Mugabe is now accusing Prime Minister Morgan Tsvangirai aka Prime Minister Mini-me, of trying to stage a palace coup in his absence.


But Tsvangirai is being defiant.


He has fired off a counter memo to ministers asking them to ignore the communication from the Secretary to the Cabinet and continue reporting to him. Tsvangirai's memo is going even further to suggest that the ministers should report to him even if Mugabe is back in office. His argument is that he conducts government business through the Council of Ministers to which all ministers belong. Tsvangirai in turn then reports to Mugabe on government business conducted in the Council of Ministers.


It is a messy little tiff that Tsvangirai is guaranteed to lose, primarily because of the huge blunders he made within the Global Political Agreement that serves as the foundation of the Inclusive Government (the coalition government between Tsvangirai and Mugabe that now runs Zimbabwe).

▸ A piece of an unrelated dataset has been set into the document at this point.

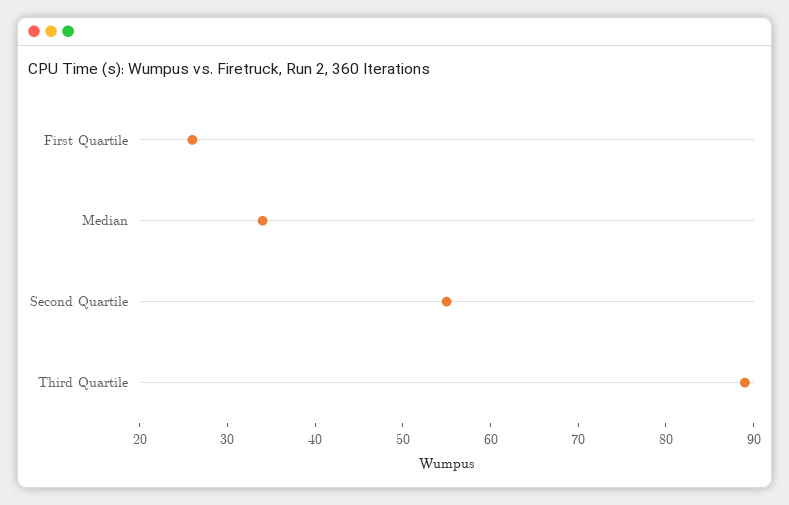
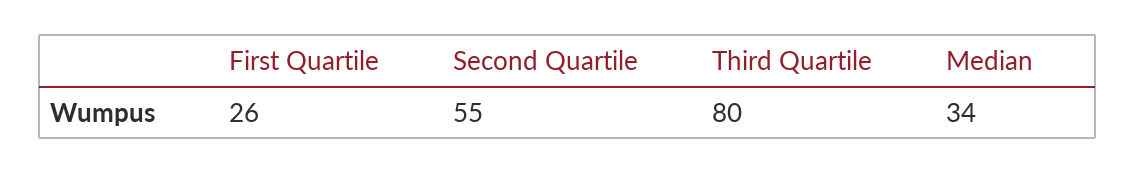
Third Quartile: 89 -> 80

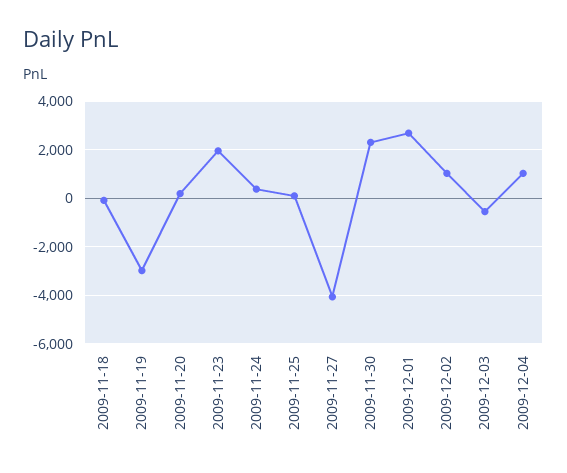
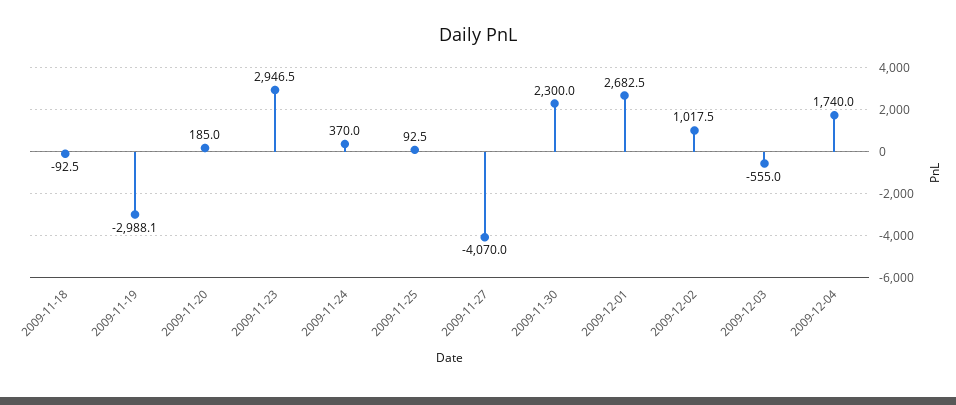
2009-11-23: 2000 -> 2946.5
2009-12-04: 1000 -> 1740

To understand the reason why Tsvangirai is losing this particular battle, you have to understand that the MDC-Tsvangirai blunder in signing the GPA was in retaining Mugabe's powers intact, pretty much.


When Mugabe goes on leave or is outside the country, therefore, he appoints an Acting President, who nominally assumes the powers Mugabe has in the GPA and in the Constitution of Zimbabwe as it stands now.


That means, in Mugabe's absence, there is always a Vice President executing his official duties (except Cabinet meetings, which are suspended if Mugabe is on leave on out of the country and can only ever be chaired by Mugabe, not even by an Acting President from ZANU PF).


Tendai Biti, MDC-Tsvangirai Secretary General and Zimbabwe's Finance Minister, is dismissing the memo from the Cabinet office as irrelevant and not enforceable, but he misses the point, as the MDC-T often do.


They really have to understand that they are dealing with a ZANU PF and a Zimbabwean president (Mugabe) who consider the Coalition with MDC-Tsvangirai as a trifling inconvenience that they have to put up with for a short period before assuming total control of government and Zimbabwe again (almost certainly through another deeply flawed "electoral process")


Further to all these dynamics, Sibanda's memo to Zimbabwe cabinet ministers is an attempt by Mugabe to accommodate his new Vice President, John Nkomo, who replaced the late Joseph Msika.


The circular specifically says Vice President Nkomo will oversee the "economic areas of administration of government business." This is further clarified by naming the ministries Nkomo will oversee: Ministries of Finance, Economic Planning, Small and Medium Enterprises and Cooperative Development, Mines, Industry, Energy, Regional Integration and, finally, Environment and Natural Resources Management.


The other Vice-president (who has been Acting President in Mugabe's absence this year), Joyce Mujuru, is responsible for the "general supervision" of ministries responsible for the social, agricultural and infrastructural business of Zimbabwe.


In essence the memo is designed to strip Morgan Tsvangirai of any pretensions to any power and have him report to the two Vice presidents instead of to Mugabe. It is designed to send Tsvangirai teh message that, far from being "on par" with Mugabe as claimed by the MDC, he actually ranks below Mugabe, Mujuru and Nkomo.


All this, of course, is coming after ZANU PF decided that it would not make any more concessions to the MDC-Tsvangirai, especially, until and unless sanctions are lifted "unconditionally". ZANU PF says the statement by British Foreign Secretary David Milliband that the UK would only lift sanctions on the advice of the MDC shows that Tsvangirai is the one in charge of the strangling of Zimbabwe's credit lines and balance of payment support from international donors and Bretton Woods institutions.


After this, there can be no doubt in anybody's mind that Mugabe can not be rid of this government soon enough.